Now, he knew quite suddenly, he was going to love Erica, and last night he’d slept with someone else. He’d poisoned it before it had even started.
This old mistake, this tiresome old habit. He’d never found anything in life as exciting as the first time a new woman removed her underwear in front of him, and it had cost him dearly.
Once, on a happier, longer flight than this one, he’d found himself in conversation with a man at the bar. When Adam had suggested that his well-spoken accent must have been popular in Los Angeles, he’d revealed that he too was originally from Bath. It turned out they’d been to school together, separated at the time by the yawning, icy chasm of two academic years.
They were still separate. The man was an investor, and he drank his vodka tonics and acclaimed a new type of champagne designed to be drunk with ice. Adam drank his unadorned Scotch and decided it would be easiest simply to listen.
The man told Adam that he’d loved school, but hated university. Adam wondered how that was possible. After the miserable years of school, where all but a few other outcasts had seemed to loathe him, university had been everything he’d dreamed of. He’d recast himself from his unpopular, unhappy clay into something more interesting and appealing.

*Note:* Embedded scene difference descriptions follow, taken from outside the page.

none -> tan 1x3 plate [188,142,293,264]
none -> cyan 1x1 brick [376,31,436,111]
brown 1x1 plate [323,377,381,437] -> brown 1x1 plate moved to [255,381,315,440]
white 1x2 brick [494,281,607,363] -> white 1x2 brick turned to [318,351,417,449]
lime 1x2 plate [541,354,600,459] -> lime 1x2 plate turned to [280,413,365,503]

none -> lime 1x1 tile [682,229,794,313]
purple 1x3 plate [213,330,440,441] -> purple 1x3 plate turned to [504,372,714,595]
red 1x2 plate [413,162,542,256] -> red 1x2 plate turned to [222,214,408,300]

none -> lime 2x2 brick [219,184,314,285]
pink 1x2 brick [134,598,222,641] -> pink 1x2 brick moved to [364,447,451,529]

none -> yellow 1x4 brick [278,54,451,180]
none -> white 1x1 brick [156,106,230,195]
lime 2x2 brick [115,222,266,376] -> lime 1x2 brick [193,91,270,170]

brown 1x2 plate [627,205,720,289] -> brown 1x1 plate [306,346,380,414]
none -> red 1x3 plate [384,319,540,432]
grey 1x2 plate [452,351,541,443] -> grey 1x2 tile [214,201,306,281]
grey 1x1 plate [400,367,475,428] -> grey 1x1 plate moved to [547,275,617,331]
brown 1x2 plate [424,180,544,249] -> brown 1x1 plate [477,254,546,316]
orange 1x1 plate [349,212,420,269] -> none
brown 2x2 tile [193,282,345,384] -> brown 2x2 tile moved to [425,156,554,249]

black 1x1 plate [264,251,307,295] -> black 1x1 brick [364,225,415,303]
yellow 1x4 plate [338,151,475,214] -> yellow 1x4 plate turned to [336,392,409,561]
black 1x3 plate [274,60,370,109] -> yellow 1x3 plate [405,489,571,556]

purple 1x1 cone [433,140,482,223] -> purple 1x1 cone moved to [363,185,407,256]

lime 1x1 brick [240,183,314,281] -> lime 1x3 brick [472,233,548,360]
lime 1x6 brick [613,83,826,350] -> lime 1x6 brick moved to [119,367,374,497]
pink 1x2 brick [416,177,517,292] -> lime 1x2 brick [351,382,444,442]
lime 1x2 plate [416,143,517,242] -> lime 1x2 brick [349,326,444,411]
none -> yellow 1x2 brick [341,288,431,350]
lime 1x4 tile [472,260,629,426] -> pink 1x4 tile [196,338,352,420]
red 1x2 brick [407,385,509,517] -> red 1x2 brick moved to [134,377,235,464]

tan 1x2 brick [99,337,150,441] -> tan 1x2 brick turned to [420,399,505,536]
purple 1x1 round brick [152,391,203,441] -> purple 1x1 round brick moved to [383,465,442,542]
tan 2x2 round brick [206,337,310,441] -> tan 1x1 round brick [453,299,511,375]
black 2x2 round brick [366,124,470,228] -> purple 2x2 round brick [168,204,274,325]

And girls had liked him. There were so many brilliant girls, he hadn’t wanted to squander any of them. He was in awe of them. Not just their bodies. Sex was as much about the mind, if it was to be worth having. It was a shared undertaking, a leaping off the ledge, hand in hand. It was fresh, unspoiled intimacy he craved. The type that came before jealousy and boredom, and the seeing the worst of each other. The type that came before someone took your possessions and threw them down a drain.